Del «fondo oscuro y la forma clara» de su juventud, Proust pasará a admitir que también la forma puede ser desconcertante. En un prólogo de 1920 a un libro de Paul Morand, que luego retomará casi verbatim en «Le Côté de Guermantes» (el tomo tres del Tiempo perdido), escribe el francés: «… de tiempo en tiempo surge un nuevo escritor original […] Este nuevo escritor suele ser bastante fatigoso de leer y difícil de comprender, porque une las cosas mediante nuevas relaciones. Le seguimos hasta la primera mitad de la frase y ahí nos rendimos. Y sentimos que es sólo porque el nuevo escritor es más ágil que nosotros». En su versión de «La parte de Guermantes» será más explícito: «un nuevo escritor comenzó a publicar obras en que las relaciones entre las cosas resultaban tan diferentes de las que las enlazaban para mí, que no comprendía casi nada de lo que escribía […] Yo sentía, sin embargo, que no es que la frase estuviese mal construida, sino que yo no era lo bastante fuerte y ágil para seguirlo hasta el final […] Y no dejaba de sentir por ello hacia el nuevo escritor la misma admiración que un niño torpe, que siempre saca cero en gimnasia, hacia el compañero más deportista». Y concluye, desprendiéndose de su creencia de juventud: «Desde entonces admiré menos a Bergotte [el Anatole France, que fue su maestro], cuya limpidez me pareció insuficiencia». El Proust de madurez no se resigna, sin embargo, a la oscuridad, sino que la contempla como una especie de iniciación a una nueva claridad, como una especie de operación dolorosa a que nos somete un oculista para curarnos de nuestra falta de visión: «Cuando ha terminado, el especialista nos dice: “Ahora mire”. Y hete aquí que el mundo (que no ha sido creado una vez, sino con la misma frecuencia que surge un artista original) se nos aparece enteramente diferente del antiguo, pero perfectamente nítido […] Tal es el nuevo y efímero universo que acaba de ser creado. Durará hasta la próxima catástrofe geológica que desencadenará el nuevo pintor o escritor original».
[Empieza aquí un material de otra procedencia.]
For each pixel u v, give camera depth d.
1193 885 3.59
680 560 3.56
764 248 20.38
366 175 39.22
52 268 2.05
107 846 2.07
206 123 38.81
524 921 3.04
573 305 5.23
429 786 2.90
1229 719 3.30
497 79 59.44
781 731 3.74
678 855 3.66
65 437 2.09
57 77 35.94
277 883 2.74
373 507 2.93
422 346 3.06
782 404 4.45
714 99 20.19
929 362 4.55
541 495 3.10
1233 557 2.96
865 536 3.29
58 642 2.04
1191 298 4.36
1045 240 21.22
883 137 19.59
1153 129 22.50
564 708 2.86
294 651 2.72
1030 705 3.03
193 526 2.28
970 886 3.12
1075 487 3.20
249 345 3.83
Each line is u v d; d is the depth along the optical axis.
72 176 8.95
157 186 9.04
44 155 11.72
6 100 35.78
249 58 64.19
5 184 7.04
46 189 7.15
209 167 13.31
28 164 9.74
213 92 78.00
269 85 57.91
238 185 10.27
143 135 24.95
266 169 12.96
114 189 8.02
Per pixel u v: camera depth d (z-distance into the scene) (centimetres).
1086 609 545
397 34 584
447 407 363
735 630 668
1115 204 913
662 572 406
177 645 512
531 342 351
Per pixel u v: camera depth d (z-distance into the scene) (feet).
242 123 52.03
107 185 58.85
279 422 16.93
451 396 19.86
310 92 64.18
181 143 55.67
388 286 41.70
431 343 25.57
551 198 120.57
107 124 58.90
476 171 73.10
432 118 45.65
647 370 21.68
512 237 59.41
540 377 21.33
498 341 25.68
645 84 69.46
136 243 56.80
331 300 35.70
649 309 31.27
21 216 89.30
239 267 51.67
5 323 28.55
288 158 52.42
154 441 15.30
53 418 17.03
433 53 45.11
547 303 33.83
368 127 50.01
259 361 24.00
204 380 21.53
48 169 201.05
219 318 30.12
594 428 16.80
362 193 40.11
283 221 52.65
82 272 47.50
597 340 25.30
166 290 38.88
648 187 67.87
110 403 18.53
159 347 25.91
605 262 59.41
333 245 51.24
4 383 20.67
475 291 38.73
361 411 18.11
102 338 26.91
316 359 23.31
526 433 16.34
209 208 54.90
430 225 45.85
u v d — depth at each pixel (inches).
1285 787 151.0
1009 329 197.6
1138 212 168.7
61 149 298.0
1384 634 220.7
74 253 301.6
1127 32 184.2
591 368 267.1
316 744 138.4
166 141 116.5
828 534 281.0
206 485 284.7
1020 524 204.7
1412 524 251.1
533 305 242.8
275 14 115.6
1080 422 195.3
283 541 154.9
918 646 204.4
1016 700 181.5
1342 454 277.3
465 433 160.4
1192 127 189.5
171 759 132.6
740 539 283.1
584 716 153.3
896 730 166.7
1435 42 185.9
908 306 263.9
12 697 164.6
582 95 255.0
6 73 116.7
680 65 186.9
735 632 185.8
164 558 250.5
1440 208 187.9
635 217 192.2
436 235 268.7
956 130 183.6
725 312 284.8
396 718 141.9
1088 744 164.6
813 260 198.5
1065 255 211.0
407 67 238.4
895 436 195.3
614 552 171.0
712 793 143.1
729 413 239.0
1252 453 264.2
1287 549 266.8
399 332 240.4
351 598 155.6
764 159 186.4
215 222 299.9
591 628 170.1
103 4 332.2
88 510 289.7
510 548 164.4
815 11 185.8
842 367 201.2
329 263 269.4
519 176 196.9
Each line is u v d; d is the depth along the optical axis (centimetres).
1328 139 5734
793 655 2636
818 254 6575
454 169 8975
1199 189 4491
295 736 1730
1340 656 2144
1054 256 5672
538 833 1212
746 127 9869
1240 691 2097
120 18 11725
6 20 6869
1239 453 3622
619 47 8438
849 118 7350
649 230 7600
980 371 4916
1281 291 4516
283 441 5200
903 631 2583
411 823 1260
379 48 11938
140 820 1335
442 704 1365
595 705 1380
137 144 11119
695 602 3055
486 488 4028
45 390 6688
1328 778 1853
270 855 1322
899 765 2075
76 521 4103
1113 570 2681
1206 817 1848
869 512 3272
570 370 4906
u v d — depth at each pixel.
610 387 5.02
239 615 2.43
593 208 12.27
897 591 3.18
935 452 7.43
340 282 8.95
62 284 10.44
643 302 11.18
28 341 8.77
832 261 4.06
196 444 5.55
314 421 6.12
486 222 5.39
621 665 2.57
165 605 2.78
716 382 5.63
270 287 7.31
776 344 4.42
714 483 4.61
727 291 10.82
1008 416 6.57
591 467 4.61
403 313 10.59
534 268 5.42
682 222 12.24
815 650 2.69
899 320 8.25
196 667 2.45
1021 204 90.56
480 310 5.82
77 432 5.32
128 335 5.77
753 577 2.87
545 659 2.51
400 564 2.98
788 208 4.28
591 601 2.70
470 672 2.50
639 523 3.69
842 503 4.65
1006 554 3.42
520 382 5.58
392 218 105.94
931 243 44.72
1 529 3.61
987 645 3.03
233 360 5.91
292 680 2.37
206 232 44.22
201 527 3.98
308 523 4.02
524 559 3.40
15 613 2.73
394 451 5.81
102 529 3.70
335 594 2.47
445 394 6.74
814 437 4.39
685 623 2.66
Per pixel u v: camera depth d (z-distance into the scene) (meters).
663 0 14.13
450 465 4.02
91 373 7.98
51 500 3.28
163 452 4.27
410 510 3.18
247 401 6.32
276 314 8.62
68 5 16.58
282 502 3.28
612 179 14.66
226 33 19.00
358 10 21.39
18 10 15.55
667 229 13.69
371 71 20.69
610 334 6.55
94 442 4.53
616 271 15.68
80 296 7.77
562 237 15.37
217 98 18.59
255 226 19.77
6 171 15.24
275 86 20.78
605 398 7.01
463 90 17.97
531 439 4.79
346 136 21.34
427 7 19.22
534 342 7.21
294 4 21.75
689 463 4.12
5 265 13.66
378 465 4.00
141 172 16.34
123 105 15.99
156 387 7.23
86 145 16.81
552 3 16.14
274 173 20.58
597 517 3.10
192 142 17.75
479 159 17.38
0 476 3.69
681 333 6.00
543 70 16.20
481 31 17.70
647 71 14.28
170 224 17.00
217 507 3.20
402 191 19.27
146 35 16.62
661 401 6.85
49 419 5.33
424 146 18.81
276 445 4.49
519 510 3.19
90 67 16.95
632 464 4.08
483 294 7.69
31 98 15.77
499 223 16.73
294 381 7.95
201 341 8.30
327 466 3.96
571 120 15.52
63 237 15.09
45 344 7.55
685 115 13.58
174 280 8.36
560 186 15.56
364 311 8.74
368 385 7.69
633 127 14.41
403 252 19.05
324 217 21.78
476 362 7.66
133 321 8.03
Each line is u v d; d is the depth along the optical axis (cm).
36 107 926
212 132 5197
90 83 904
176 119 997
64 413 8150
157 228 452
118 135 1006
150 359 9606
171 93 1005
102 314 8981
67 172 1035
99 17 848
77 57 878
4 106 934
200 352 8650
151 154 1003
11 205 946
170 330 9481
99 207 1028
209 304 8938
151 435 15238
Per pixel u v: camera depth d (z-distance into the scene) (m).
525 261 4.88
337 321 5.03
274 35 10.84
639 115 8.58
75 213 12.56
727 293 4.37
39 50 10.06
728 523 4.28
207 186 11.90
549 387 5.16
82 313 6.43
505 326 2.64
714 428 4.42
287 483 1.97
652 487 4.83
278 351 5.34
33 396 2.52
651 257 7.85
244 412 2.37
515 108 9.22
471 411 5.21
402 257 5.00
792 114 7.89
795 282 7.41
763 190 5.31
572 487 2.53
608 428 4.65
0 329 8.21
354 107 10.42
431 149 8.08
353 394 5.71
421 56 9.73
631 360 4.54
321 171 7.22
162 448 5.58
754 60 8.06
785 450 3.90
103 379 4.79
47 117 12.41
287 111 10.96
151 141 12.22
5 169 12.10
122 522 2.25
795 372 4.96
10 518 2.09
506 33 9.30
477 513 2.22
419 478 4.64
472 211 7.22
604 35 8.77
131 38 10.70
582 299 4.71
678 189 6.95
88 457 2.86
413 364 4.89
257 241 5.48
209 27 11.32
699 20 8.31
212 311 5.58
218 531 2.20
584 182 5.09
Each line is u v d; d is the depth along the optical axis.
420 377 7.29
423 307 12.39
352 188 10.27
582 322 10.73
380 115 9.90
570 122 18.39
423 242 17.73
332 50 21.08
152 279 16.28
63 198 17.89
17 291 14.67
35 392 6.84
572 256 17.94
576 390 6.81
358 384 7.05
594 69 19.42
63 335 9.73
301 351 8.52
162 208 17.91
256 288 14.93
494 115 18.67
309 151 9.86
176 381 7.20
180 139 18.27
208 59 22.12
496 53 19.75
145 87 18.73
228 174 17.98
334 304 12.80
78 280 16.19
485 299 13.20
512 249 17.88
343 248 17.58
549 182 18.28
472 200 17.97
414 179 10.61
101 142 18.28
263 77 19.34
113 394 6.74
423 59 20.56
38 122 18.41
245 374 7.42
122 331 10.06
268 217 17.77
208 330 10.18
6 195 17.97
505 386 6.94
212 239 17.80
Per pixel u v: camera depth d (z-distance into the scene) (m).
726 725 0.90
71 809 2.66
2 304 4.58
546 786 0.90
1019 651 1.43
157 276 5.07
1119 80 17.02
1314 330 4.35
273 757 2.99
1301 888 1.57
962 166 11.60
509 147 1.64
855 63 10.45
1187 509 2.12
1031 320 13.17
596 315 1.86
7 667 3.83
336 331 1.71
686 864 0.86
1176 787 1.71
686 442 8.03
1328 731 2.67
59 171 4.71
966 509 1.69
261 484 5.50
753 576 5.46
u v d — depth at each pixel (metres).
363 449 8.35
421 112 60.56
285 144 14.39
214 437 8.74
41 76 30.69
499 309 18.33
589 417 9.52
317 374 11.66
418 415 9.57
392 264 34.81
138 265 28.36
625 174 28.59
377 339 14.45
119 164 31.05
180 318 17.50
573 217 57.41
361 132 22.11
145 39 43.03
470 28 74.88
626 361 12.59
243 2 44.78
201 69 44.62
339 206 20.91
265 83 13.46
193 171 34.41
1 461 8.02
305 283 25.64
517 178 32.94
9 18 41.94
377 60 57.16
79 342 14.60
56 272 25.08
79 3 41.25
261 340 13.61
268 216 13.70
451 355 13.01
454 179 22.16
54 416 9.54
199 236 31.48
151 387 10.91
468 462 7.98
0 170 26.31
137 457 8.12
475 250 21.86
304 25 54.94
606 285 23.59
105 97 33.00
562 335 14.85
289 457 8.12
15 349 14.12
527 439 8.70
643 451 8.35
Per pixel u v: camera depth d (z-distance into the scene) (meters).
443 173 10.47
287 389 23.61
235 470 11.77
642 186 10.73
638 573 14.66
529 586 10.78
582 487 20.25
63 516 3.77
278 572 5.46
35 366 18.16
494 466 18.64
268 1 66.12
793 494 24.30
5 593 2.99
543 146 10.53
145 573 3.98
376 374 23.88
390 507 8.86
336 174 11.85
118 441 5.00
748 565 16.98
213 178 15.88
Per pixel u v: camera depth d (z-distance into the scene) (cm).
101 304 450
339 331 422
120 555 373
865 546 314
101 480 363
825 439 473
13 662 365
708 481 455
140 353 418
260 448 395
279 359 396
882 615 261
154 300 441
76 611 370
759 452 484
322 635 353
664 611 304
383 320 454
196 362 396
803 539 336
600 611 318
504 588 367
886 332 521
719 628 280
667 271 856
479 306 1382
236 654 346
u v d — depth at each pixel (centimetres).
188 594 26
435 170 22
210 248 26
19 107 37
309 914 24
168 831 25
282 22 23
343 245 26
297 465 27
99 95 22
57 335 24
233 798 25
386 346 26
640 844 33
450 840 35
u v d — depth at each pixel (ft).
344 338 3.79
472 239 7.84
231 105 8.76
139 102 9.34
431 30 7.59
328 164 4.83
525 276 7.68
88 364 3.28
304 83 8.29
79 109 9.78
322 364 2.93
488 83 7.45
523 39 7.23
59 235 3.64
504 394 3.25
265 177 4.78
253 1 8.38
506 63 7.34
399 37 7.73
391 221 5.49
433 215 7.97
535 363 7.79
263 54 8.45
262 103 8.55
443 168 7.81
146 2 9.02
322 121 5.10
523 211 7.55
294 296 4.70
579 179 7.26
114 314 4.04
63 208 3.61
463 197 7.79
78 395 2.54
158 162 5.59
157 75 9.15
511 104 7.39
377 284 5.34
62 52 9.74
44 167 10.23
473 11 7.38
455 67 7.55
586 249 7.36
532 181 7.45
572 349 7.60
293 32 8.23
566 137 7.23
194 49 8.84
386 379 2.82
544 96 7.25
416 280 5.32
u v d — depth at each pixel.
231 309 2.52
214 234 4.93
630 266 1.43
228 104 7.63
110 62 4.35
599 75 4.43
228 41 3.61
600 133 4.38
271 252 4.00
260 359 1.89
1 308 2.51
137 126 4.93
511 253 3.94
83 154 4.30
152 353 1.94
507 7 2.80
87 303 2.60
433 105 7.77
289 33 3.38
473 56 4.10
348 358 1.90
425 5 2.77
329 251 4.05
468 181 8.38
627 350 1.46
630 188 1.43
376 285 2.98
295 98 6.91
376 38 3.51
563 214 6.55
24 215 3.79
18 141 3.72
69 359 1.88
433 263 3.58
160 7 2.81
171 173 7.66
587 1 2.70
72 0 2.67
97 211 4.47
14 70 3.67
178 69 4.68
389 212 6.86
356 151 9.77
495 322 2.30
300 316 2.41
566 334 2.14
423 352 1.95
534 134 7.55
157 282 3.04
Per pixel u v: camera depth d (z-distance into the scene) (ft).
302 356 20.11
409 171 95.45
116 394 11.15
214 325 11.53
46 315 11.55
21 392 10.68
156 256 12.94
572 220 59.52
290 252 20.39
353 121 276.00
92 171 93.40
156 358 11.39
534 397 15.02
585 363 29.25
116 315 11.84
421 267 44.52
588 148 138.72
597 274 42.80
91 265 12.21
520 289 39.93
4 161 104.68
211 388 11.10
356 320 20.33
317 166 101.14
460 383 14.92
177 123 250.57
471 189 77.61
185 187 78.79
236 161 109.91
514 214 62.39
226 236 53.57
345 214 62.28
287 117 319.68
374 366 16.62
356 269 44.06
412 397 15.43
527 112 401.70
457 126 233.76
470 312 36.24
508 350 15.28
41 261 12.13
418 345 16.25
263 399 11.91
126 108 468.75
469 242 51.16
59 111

El nuevo escritor original cumple la misma función en Proust que la mujer desconocida de paso: reaviva nuestro deseo estragado por un exceso de conocimiento, pero sólo hasta que el nuevo misterio haya sido desvelado. El Proust maduro, que siempre había amado la claridad, se aviene a una porción inevitable, aunque provisional, de oscuridad, de andar a ciegas hasta dar con el interruptor de la luz. Un universo de fogonazos hasta el apagón total. «En la noche dichosa / en secreto que nadie me veía / ni yo miraba cosa / sin otra luz y guía / sino la que en el corazón ardía».